### ASSIGNMENT
Please state how many lines of the data below contain the word "TRIANGLE", offering nothing besides the number.

---- RECORDS FOR PROCESSING

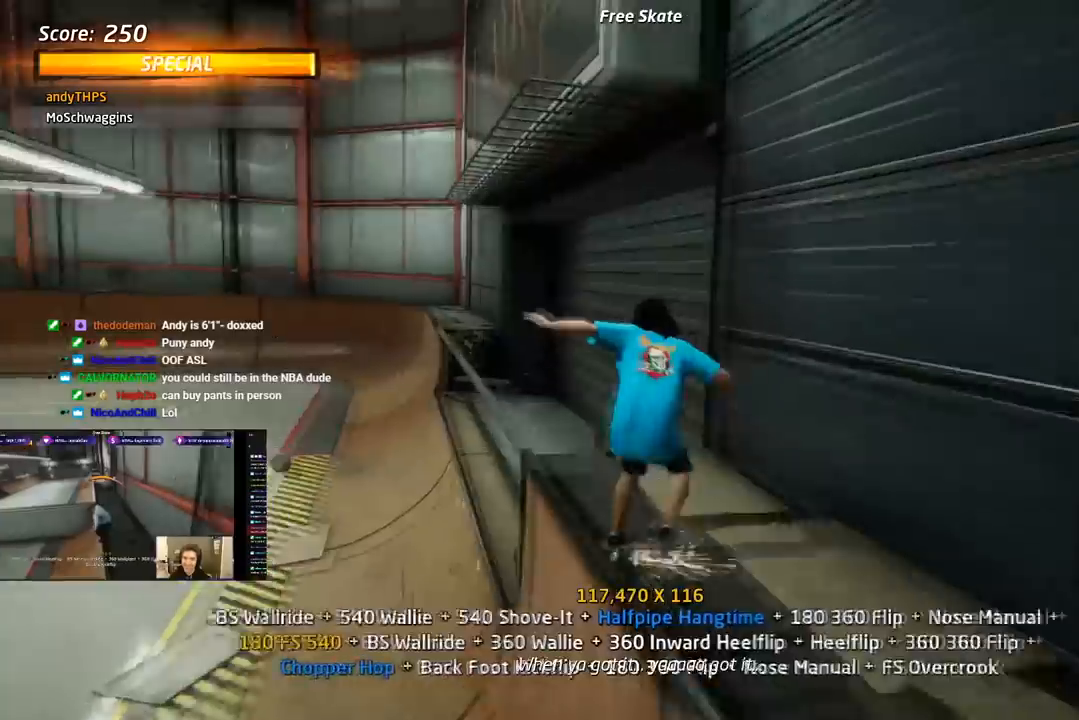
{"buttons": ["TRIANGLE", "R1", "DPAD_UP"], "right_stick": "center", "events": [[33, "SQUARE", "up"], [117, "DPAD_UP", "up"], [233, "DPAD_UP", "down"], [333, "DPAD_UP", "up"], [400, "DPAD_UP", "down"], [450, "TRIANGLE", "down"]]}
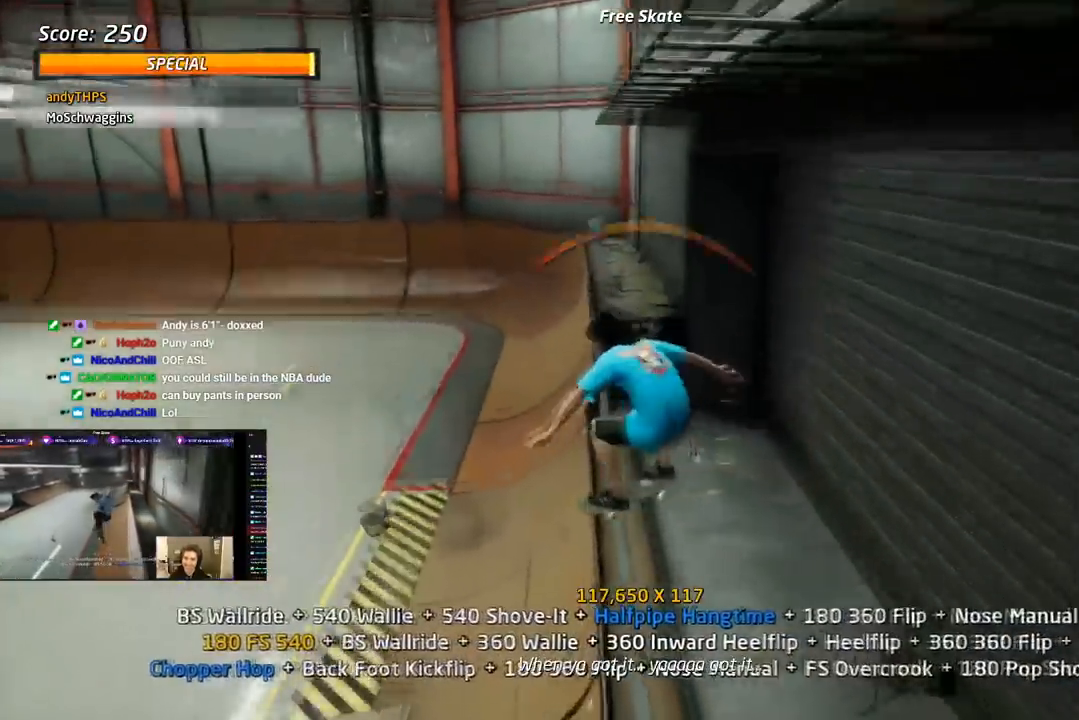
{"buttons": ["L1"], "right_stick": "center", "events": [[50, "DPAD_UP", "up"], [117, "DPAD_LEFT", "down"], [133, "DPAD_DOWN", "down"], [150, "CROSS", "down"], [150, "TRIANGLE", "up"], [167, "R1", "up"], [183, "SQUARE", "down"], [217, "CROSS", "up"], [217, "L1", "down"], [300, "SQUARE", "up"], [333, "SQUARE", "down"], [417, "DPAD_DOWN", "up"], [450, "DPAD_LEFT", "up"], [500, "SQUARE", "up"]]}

--------
---- RECORDS FOR PROCESSING

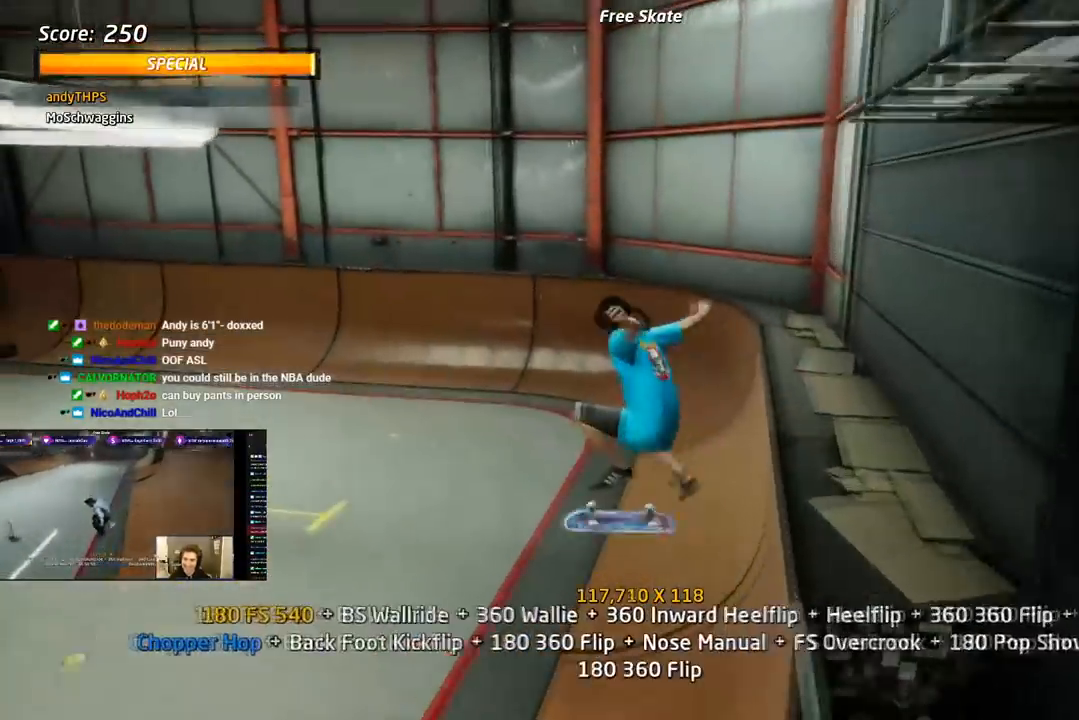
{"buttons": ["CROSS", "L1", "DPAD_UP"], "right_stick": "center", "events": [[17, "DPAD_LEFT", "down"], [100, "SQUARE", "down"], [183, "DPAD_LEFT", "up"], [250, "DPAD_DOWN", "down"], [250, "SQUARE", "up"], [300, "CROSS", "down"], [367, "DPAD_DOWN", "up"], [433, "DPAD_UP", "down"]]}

--------

### RESULT
2